Step One: Ask a Question
Since Mary will not get off the Triple Sec train, how can we use Triple Sec to make a cosmo Barbara will like?
Step Two: Background Research
Sweetness is Barbara’s issue; we looked into elements of the drink that impart sweetness and thought about how to counterbalance that. We researched what kinds of bottled lime juice would provide the convenience of Rose’s without the added sugar and investigated unsweetened cranberry juice. We found unsweeted key lime juice and, as Barbara had previously discovered, a tart Trader Joe’s cranberry juice.
Step Three: Construct Hypothesis
If we use no-sugar-added Trader Joe’s cranberry juice and either fresh lime juice or unsweetened bottled key lime juice to mitigate the sweetness factor, then we’ll have a just-tart-enough version of the classic Rose’s-Cointreau version.
Step Four: Test Your Hypothesis by Doing an Experiment
We filled one cocktail shaker using a recipe involving two shots of gin, one shot of Triple Sec, a shot of fresh lime and a short shot of unsweetened cranberry juice. At the same time under the same exact conditions we filled another shaker using the same recipe, but replacing fresh lime juice with bottled key lime juice.

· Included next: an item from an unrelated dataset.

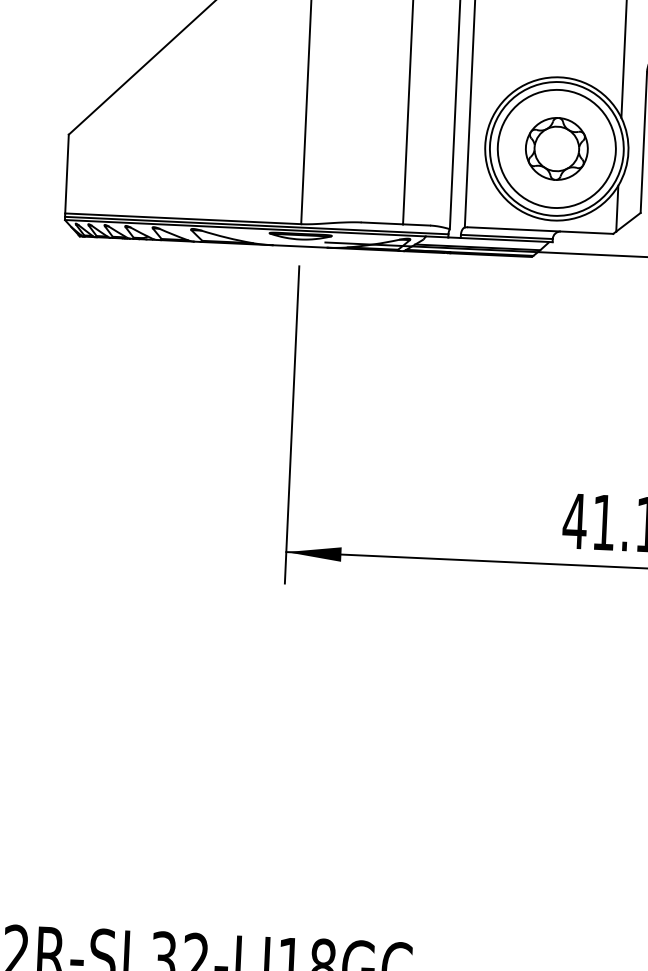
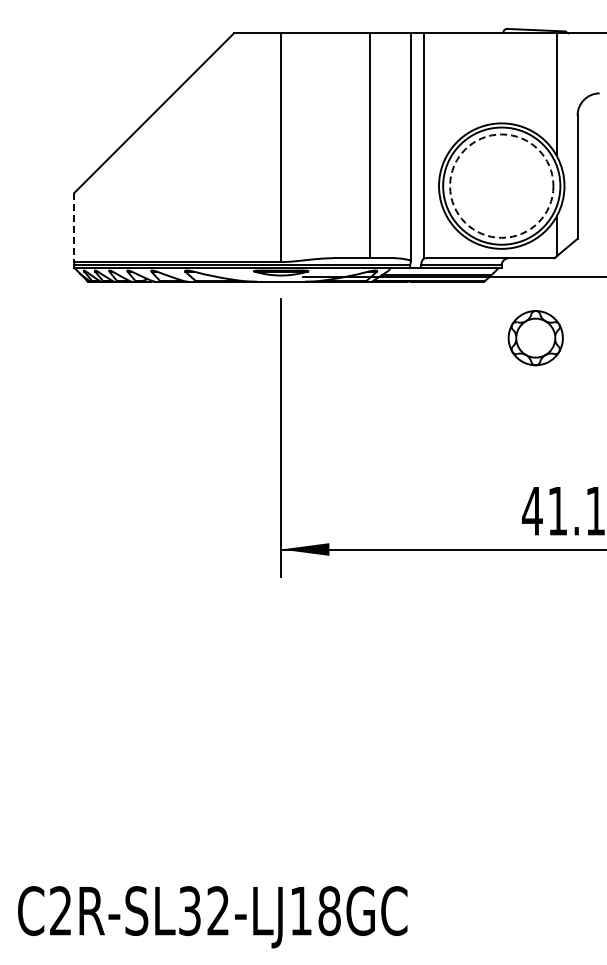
circle: (556, 148) -> (501, 185), solid -> dashed
part: (556, 149) -> (535, 338), moved
line: (67, 173) -> (74, 227), solid -> dashed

Step Five: Analyze Your Data and Draw a Conclusion
The hypothesis was false. The distinctive taste of ReaLemon that makes it an unpleasant substitute for fresh lemon juice is also found in bottled lime juice and was present and overwhelming in the drink. Fresh lime juice was better, but both drinks were mouth-puckering tart almost to the point of being undrinkable. Of course we drank them, in the interest of science.
Step Six: Communicate Your Results
That’s what this blog is for.
Clearly more work needs to be done. We are laundering our lab coats and getting ready for the next round.